● 任务要求: 在原文部分中,与"SVM on RoI"相比,作为分类器的4层全连接NoC的mAP高出多少?

● 原文部分:
▶

[Object Detection]關於“在預訓練網路中增加捲積和全連線層可以改善效能”
Yolo論文裡提到"Ren et al. show that adding both convolutional and connected layers to pretrained networks can improve performance [28]."
[28] S. Ren, K. He, R. B. Girshick, X. Zhang, and J. Sun. Object detection networks on convolutional feature maps. CoRR, abs/1504.06066, 2015. 3, 7
目標檢測中基本使用預訓練的卷積網路來提取特徵,然後在卷積網路後面再新增其它層,構成“Networks on Convolutional feature maps” (NoCs)。NoC可以使用SVM、MLP,或者ConvNet。
SVM vs MLP as NoC:
Table 1 shows the results of using MLP as NoC. Here we randomly initialize the weights by Gaussian distributions. The accuracy of NoC with 2 to 4 fc layers increases with the depth. Compared with the SVM classifier trained on the RoI features (“SVM on RoI”, equivalent to a 1-fc structure), the 4-fc NoC as a classifier on the same features has 7.8% higher mAP. Note that in this comparison the NoC classifiers have no pre-training (randomly initialized). The gain is solely because that MLPs are better classifiers than single-layer SVMs.
Using ConvNet as NoC:
In recent detection systems [12], [13], [14], [23], [24], conv layers in the pre-trained models are thought of as region-independent feature extractors, and thus are shared on the entire image without being aware of the regions that are of interest. Although this is a computationally efficient solution, it misses the opportunities of using conv layers to learn region-aware features that are fit to the regions of interest (instead of full images).

◀

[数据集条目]
▶

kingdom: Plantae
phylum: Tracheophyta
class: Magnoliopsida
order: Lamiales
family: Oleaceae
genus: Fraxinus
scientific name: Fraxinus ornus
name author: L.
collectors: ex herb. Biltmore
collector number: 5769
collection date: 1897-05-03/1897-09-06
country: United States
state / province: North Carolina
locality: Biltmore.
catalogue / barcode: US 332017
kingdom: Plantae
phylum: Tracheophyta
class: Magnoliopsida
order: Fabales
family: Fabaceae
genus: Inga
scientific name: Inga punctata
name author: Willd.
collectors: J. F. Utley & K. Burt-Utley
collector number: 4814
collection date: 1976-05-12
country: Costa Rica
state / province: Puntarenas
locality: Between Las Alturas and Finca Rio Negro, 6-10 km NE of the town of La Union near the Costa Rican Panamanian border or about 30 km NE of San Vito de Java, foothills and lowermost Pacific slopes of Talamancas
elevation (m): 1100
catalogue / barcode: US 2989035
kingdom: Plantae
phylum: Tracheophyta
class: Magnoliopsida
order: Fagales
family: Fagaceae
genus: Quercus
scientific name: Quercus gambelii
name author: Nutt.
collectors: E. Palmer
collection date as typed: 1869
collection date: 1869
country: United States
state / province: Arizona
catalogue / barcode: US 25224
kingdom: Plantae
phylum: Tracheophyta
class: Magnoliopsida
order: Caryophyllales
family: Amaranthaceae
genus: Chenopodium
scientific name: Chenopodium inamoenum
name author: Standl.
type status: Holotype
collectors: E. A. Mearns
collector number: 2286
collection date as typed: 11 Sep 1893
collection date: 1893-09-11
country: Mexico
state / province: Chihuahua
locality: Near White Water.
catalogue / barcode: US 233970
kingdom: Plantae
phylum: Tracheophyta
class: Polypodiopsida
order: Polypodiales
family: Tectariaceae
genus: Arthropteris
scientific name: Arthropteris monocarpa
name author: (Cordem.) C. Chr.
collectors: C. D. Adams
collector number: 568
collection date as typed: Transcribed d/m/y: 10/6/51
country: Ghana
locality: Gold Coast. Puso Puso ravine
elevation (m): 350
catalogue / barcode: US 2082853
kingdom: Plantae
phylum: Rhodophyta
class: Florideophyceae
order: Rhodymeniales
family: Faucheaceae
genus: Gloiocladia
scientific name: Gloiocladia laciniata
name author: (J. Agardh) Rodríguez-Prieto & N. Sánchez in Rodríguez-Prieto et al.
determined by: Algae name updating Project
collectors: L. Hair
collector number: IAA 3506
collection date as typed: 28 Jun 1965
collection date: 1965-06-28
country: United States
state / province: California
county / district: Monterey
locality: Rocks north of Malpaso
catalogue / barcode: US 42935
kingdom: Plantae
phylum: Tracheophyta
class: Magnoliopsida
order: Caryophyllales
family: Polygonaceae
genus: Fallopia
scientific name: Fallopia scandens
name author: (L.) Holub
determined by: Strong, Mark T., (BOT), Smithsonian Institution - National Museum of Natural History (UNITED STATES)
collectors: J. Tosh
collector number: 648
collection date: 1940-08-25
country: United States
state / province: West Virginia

◀

● 任务解答: 高出7.8%。